[Extracted data entries]
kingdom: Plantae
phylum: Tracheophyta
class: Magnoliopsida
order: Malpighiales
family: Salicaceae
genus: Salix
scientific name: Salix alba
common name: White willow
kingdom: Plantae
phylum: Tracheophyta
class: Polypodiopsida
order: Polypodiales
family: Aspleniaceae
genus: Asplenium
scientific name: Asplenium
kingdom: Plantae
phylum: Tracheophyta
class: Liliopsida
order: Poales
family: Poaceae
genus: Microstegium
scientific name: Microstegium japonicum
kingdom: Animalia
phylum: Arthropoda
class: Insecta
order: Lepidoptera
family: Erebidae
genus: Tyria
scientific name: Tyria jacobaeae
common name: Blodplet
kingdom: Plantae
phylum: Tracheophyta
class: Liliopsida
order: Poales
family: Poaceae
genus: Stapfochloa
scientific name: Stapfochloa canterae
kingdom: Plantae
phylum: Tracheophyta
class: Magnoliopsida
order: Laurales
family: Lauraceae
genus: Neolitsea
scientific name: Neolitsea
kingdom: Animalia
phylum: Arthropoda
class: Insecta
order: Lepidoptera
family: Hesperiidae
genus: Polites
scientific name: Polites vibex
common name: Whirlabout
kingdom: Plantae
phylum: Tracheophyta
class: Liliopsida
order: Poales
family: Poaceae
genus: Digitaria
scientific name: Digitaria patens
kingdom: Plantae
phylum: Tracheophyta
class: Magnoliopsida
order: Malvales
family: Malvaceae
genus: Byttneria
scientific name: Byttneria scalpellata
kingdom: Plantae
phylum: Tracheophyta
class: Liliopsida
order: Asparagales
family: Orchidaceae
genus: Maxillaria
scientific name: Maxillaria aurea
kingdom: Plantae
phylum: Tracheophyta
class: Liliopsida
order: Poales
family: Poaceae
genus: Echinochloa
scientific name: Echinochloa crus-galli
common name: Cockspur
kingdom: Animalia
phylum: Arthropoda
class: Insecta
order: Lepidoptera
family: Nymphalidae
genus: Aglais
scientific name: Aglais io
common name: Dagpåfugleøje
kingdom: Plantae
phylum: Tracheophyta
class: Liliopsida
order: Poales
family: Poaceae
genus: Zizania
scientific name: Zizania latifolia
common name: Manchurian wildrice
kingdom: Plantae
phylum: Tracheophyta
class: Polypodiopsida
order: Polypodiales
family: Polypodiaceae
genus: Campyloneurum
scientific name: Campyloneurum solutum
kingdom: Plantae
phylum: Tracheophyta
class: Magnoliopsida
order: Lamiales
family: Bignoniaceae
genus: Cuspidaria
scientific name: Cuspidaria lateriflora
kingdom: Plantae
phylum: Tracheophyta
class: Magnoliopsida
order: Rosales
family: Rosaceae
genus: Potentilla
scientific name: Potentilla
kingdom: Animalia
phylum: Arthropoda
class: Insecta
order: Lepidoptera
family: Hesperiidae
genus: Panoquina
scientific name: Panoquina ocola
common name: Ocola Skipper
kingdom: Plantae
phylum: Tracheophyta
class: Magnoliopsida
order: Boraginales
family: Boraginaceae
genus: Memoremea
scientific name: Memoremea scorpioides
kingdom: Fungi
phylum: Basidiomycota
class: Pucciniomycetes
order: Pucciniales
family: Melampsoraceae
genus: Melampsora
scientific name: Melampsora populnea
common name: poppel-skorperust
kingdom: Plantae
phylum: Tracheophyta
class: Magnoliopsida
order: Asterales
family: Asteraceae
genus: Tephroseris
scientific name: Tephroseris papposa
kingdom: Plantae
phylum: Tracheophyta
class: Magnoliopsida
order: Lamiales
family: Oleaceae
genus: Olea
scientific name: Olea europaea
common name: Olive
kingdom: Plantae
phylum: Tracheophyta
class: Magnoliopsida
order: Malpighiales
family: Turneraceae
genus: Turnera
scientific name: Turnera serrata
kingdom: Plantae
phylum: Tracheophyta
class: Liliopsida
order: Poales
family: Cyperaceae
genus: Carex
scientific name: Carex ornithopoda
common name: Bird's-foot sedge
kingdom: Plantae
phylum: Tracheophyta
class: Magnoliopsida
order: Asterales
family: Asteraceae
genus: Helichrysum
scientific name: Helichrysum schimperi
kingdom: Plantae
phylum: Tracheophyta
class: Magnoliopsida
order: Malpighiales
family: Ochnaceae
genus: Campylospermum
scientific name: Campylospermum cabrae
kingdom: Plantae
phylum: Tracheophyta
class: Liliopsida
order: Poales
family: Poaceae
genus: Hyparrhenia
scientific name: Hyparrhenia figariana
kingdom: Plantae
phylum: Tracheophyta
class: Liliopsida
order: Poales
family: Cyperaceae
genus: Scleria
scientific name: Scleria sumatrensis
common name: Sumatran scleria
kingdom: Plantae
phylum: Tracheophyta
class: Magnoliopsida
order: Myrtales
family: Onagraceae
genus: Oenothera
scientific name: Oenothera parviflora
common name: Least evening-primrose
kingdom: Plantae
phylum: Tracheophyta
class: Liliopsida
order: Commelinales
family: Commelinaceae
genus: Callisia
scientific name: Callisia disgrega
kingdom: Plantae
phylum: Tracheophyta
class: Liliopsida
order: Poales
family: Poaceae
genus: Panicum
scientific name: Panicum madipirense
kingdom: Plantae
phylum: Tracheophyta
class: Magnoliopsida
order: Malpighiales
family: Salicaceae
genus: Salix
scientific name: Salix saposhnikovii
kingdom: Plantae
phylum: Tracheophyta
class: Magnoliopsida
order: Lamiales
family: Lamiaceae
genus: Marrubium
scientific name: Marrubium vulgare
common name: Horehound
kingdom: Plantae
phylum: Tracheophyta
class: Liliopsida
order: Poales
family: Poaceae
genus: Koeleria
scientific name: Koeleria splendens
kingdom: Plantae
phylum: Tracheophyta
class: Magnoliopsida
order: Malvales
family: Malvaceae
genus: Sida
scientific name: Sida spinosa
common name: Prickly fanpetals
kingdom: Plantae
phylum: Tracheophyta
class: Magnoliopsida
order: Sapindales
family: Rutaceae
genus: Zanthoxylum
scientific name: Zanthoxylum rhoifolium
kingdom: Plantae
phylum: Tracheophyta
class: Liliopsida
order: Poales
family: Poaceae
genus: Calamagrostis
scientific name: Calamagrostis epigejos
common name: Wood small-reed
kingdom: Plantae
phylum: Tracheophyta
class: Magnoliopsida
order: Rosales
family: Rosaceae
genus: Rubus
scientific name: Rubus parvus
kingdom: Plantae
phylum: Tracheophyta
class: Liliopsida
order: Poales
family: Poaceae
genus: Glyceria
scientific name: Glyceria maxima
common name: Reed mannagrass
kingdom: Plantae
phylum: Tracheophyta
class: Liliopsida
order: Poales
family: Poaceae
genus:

◆ **EXERCISE DETAILS**:
Copy these lines exactly as they appear, covering all the records.

◆ **EXERCISE RESPONSE**:
kingdom: Plantae
phylum: Tracheophyta
class: Magnoliopsida
order: Malpighiales
family: Salicaceae
genus: Salix
scientific name: Salix alba
common name: White willow
kingdom: Plantae
phylum: Tracheophyta
class: Polypodiopsida
order: Polypodiales
family: Aspleniaceae
genus: Asplenium
scientific name: Asplenium
kingdom: Plantae
phylum: Tracheophyta
class: Liliopsida
order: Poales
family: Poaceae
genus: Microstegium
scientific name: Microstegium japonicum
kingdom: Animalia
phylum: Arthropoda
class: Insecta
order: Lepidoptera
family: Erebidae
genus: Tyria
scientific name: Tyria jacobaeae
common name: Blodplet
kingdom: Plantae
phylum: Tracheophyta
class: Liliopsida
order: Poales
family: Poaceae
genus: Stapfochloa
scientific name: Stapfochloa canterae
kingdom: Plantae
phylum: Tracheophyta
class: Magnoliopsida
order: Laurales
family: Lauraceae
genus: Neolitsea
scientific name: Neolitsea
kingdom: Animalia
phylum: Arthropoda
class: Insecta
order: Lepidoptera
family: Hesperiidae
genus: Polites
scientific name: Polites vibex
common name: Whirlabout
kingdom: Plantae
phylum: Tracheophyta
class: Liliopsida
order: Poales
family: Poaceae
genus: Digitaria
scientific name: Digitaria patens
kingdom: Plantae
phylum: Tracheophyta
class: Magnoliopsida
order: Malvales
family: Malvaceae
genus: Byttneria
scientific name: Byttneria scalpellata
kingdom: Plantae
phylum: Tracheophyta
class: Liliopsida
order: Asparagales
family: Orchidaceae
genus: Maxillaria
scientific name: Maxillaria aurea
kingdom: Plantae
phylum: Tracheophyta
class: Liliopsida
order: Poales
family: Poaceae
genus: Echinochloa
scientific name: Echinochloa crus-galli
common name: Cockspur
kingdom: Animalia
phylum: Arthropoda
class: Insecta
order: Lepidoptera
family: Nymphalidae
genus: Aglais
scientific name: Aglais io
common name: Dagpåfugleøje
kingdom: Plantae
phylum: Tracheophyta
class: Liliopsida
order: Poales
family: Poaceae
genus: Zizania
scientific name: Zizania latifolia
common name: Manchurian wildrice
kingdom: Plantae
phylum: Tracheophyta
class: Polypodiopsida
order: Polypodiales
family: Polypodiaceae
genus: Campyloneurum
scientific name: Campyloneurum solutum
kingdom: Plantae
phylum: Tracheophyta
class: Magnoliopsida
order: Lamiales
family: Bignoniaceae
genus: Cuspidaria
scientific name: Cuspidaria lateriflora
kingdom: Plantae
phylum: Tracheophyta
class: Magnoliopsida
order: Rosales
family: Rosaceae
genus: Potentilla
scientific name: Potentilla
kingdom: Animalia
phylum: Arthropoda
class: Insecta
order: Lepidoptera
family: Hesperiidae
genus: Panoquina
scientific name: Panoquina ocola
common name: Ocola Skipper
kingdom: Plantae
phylum: Tracheophyta
class: Magnoliopsida
order: Boraginales
family: Boraginaceae
genus: Memoremea
scientific name: Memoremea scorpioides
kingdom: Fungi
phylum: Basidiomycota
class: Pucciniomycetes
order: Pucciniales
family: Melampsoraceae
genus: Melampsora
scientific name: Melampsora populnea
common name: poppel-skorperust
kingdom: Plantae
phylum: Tracheophyta
class: Magnoliopsida
order: Asterales
family: Asteraceae
genus: Tephroseris
scientific name: Tephroseris papposa
kingdom: Plantae
phylum: Tracheophyta
class: Magnoliopsida
order: Lamiales
family: Oleaceae
genus: Olea
scientific name: Olea europaea
common name: Olive
kingdom: Plantae
phylum: Tracheophyta
class: Magnoliopsida
order: Malpighiales
family: Turneraceae
genus: Turnera
scientific name: Turnera serrata
kingdom: Plantae
phylum: Tracheophyta
class: Liliopsida
order: Poales
family: Cyperaceae
genus: Carex
scientific name: Carex ornithopoda
common name: Bird's-foot sedge
kingdom: Plantae
phylum: Tracheophyta
class: Magnoliopsida
order: Asterales
family: Asteraceae
genus: Helichrysum
scientific name: Helichrysum schimperi
kingdom: Plantae
phylum: Tracheophyta
class: Magnoliopsida
order: Malpighiales
family: Ochnaceae
genus: Campylospermum
scientific name: Campylospermum cabrae
kingdom: Plantae
phylum: Tracheophyta
class: Liliopsida
order: Poales
family: Poaceae
genus: Hyparrhenia
scientific name: Hyparrhenia figariana
kingdom: Plantae
phylum: Tracheophyta
class: Liliopsida
order: Poales
family: Cyperaceae
genus: Scleria
scientific name: Scleria sumatrensis
common name: Sumatran scleria
kingdom: Plantae
phylum: Tracheophyta
class: Magnoliopsida
order: Myrtales
family: Onagraceae
genus: Oenothera
scientific name: Oenothera parviflora
common name: Least evening-primrose
kingdom: Plantae
phylum: Tracheophyta
class: Liliopsida
order: Commelinales
family: Commelinaceae
genus: Callisia
scientific name: Callisia disgrega
kingdom: Plantae
phylum: Tracheophyta
class: Liliopsida
order: Poales
family: Poaceae
genus: Panicum
scientific name: Panicum madipirense
kingdom: Plantae
phylum: Tracheophyta
class: Magnoliopsida
order: Malpighiales
family: Salicaceae
genus: Salix
scientific name: Salix saposhnikovii
kingdom: Plantae
phylum: Tracheophyta
class: Magnoliopsida
order: Lamiales
family: Lamiaceae
genus: Marrubium
scientific name: Marrubium vulgare
common name: Horehound
kingdom: Plantae
phylum: Tracheophyta
class: Liliopsida
order: Poales
family: Poaceae
genus: Koeleria
scientific name: Koeleria splendens
kingdom: Plantae
phylum: Tracheophyta
class: Magnoliopsida
order: Malvales
family: Malvaceae
genus: Sida
scientific name: Sida spinosa
common name: Prickly fanpetals
kingdom: Plantae
phylum: Tracheophyta
class: Magnoliopsida
order: Sapindales
family: Rutaceae
genus: Zanthoxylum
scientific name: Zanthoxylum rhoifolium
kingdom: Plantae
phylum: Tracheophyta
class: Liliopsida
order: Poales
family: Poaceae
genus: Calamagrostis
scientific name: Calamagrostis epigejos
common name: Wood small-reed
kingdom: Plantae
phylum: Tracheophyta
class: Magnoliopsida
order: Rosales
family: Rosaceae
genus: Rubus
scientific name: Rubus parvus
kingdom: Plantae
phylum: Tracheophyta
class: Liliopsida
order: Poales
family: Poaceae
genus: Glyceria
scientific name: Glyceria maxima
common name: Reed mannagrass
kingdom: Plantae
phylum: Tracheophyta
class: Liliopsida
order: Poales
family: Poaceae
genus:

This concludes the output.